New projects and expansion were planned as economic growth was forecast to grow at a strong eight to nine per cent yearly. These numbers have been pared substantially, changing the financial dynamics of original investments. A number of companies took huge debt to create assets that would generate value over the next three to four years. As business fundamentals changed, cash flow slackened, though debt remained constant. “Promoters went overboard, economists went overboard in terms of the BRIC growth story and foreign investors lapped it up,” said Sonam Udasi, head of research at IDBI Capital.
The total debt of BSE 100 companies (excluding banks) has gone up 1.5 times since 2006-07. The total debt numbers was Rs 3,13,929 crore in the boom time year of 2006-07. It is now Rs 8,00,294 crore, finds the by BS Research Bureau (updated for the latest results declared by companies).
It’s not the big boys alone. Mid-cap companies, too, have stretched themselves. Data from CRISIL shows the average debt size of mid-cap companies has doubled since 2007. In the past two years, their interest payment cover declined by 55 basis points, indicating the pressure on the ability to service the debt. “Profits have come under pressure with increased interest costs and higher commodity prices,” said Subodh Rai, senior director, CRISIL Ratings.
Then & now
Jagannadham Thunuguntla, head of research at SMC Global Securities, terms these aggressive expansions “bull market blunders”.
“During the boom of 2006-07, many Indian corporations went on an overdrive and in an urgency of capturing growth, they went ahead and invested in different businesses. For this, many went ahead and took debt at high interest rates,” he said.

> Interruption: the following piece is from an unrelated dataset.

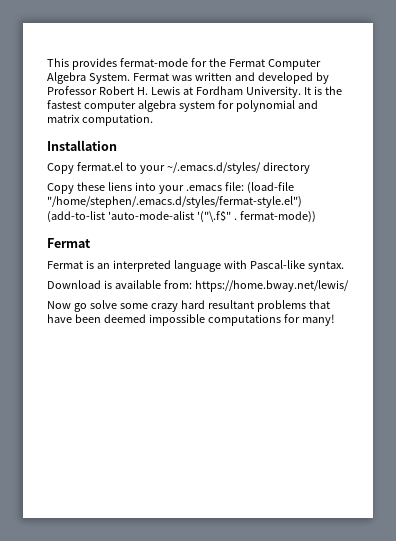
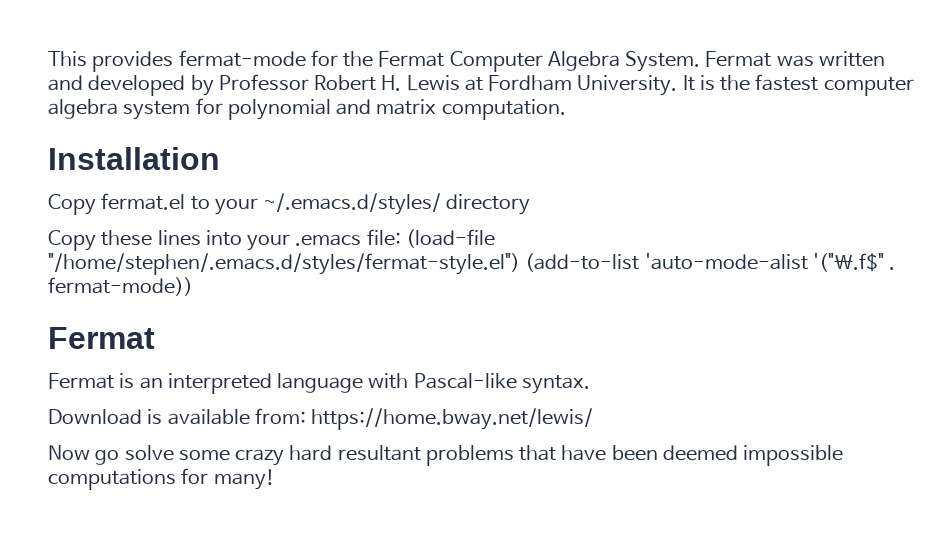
[107,182,132,191] liens -> [157,230,201,246] lines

Bharat Banka, chief executive officer at Aditya Birla Capital Advisors, said some more investment decisions were made during 2009 and 2010. “Companies had planned disproportionate expansions as they thought the worst was behind them,” he said.

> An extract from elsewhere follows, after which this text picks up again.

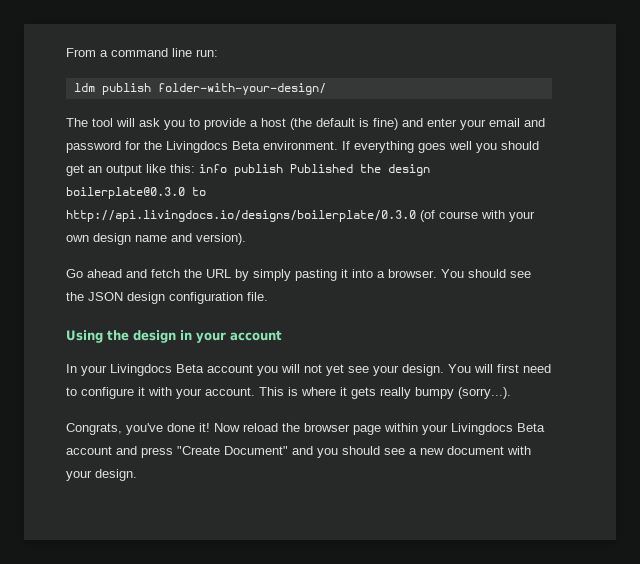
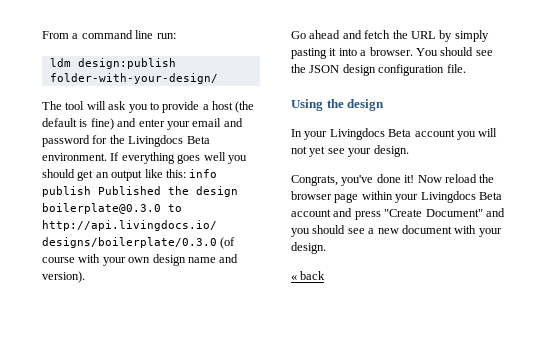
[101,83,151,95] publish -> [77,58,176,69] design:publish
[180,330,282,343] in your account -> (385, 105) none
[448,364,551,373] [66,387,511,399] You will first need to configure it with your account. This is where it gets really bumpy (sorry...). -> (409, 151) none
(137, 475) none -> [291,271,326,280] // « back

But why are companies deciding to sell off now? Lesser bullish promoters are going by the current prediction of slower growth in India, as well as the gloomy international environment. “The global context, too, is not favourable. No one thought this could happen to an emerging economy,” said Udasi.
As companies go through such re-assessment of their portfolio, Banka calls exiting a sensible strategy. “If one part of a body is injured and cannot be repaired, then you should go out and cut it off,” he said.
Equity markets, which tasted new highs during the boom time, have also been indifferent, leaving promoters with a huge gap in funding avenue. “Some companies had concrete plans to tap the market. Many were planning Initial Public Offers to raise more than $1 billion but they have not happened,” said Banka.
Among sectors, infrastructure and real estate are among the worst hit. GVK Power and Infrastructure is looking to induct a partner into its airports business, and for an investor in its Australian mine, Hancock Coal. Lanco Infratech is scouting for an investor in its power business and a buyer for its wind power assets.
“In general, most companies in the construction sector are more leveraged, as working capital cycles are getting longer and project executions are taking time,” said Banka. Delays on account of land acquisitions and government clearances have led to excess leverage.